Heres the full question that i should of probably started with (my mistake) The current, i, flowing in a capacitor at time, t, is given by i = 12.5(1-e^-t/cr where resistance, R, is 30KΩ and capacitance, C, is 20μF Determine the time for the current to reach 10 amperes?

Yes, you should have given us the complete problem statement. With the i, C and R, I figured this was a problem about an RC circuit.

So i know that by dividing both sides by 12.5 allows me to get i/12.5 = 1-e^-t/cr and then by subtracting -1 from both sides gives me i/12.5 -1 = -e^-t/cr, then by multiplying by -1 give me - i/12.5 = e^-t/cr

No. Before you multiplied, the left side was i/12.5 - 1. After you multiplied by -1, what happened to the -1?

from this point on can i log both sides as the minus on the left is there?

 

[Ramjam]

opps sorry that should be -i/12.5-1=e^-t/cr

 

[Mark44]

opps sorry that should be -i/12.5-1=e^-t/cr

No, that's not right either.
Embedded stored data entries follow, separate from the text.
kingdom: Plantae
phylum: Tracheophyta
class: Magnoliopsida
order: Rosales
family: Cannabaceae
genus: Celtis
You really need to be more careful.

 

[Ramjam]

in that case i don't under what you mean by

After you multiplied by -1, what happened to the -1?

 

[Mark44]

What is -1 times i/12.5 - 1?

If you're having such a difficult time with basic algebra, I am very concerned about the prospects of you working with exponential and log equations.

 

[Ramjam]

What is -1 times i/12.5 - 1?

If you're having such a difficult time with basic algebra, I am very concerned about the prospects of you working with exponential and log equations.

It was 2am in the uk and after a long working day which i also do along side my course probably wasn't the best idea.

Right here are my working so far now that I've been had some sleep,

we start with I=12.5(1-e^-t/cr)

I then divide both sides by 12.5 removing the 12.5 from the right hand side.

I/12.5 = 1-e^-t/cr

I then subtract -1 from both sides

I/12.5 -1 = -e^-t/cr

I then times both sides by -1 giving me

(1- I/12.5) = e^-t/cr

how ever to remove I am unsure of how to go on from here?

 

[ehild]

You need the time when the current I reaches the value I=10 A. Note that 12.5 is also in amperes. Substitute 10 for I and evaluate the left side of the equation.
Also calculate cr, or better CR from the given value of capacitance C and resistance R.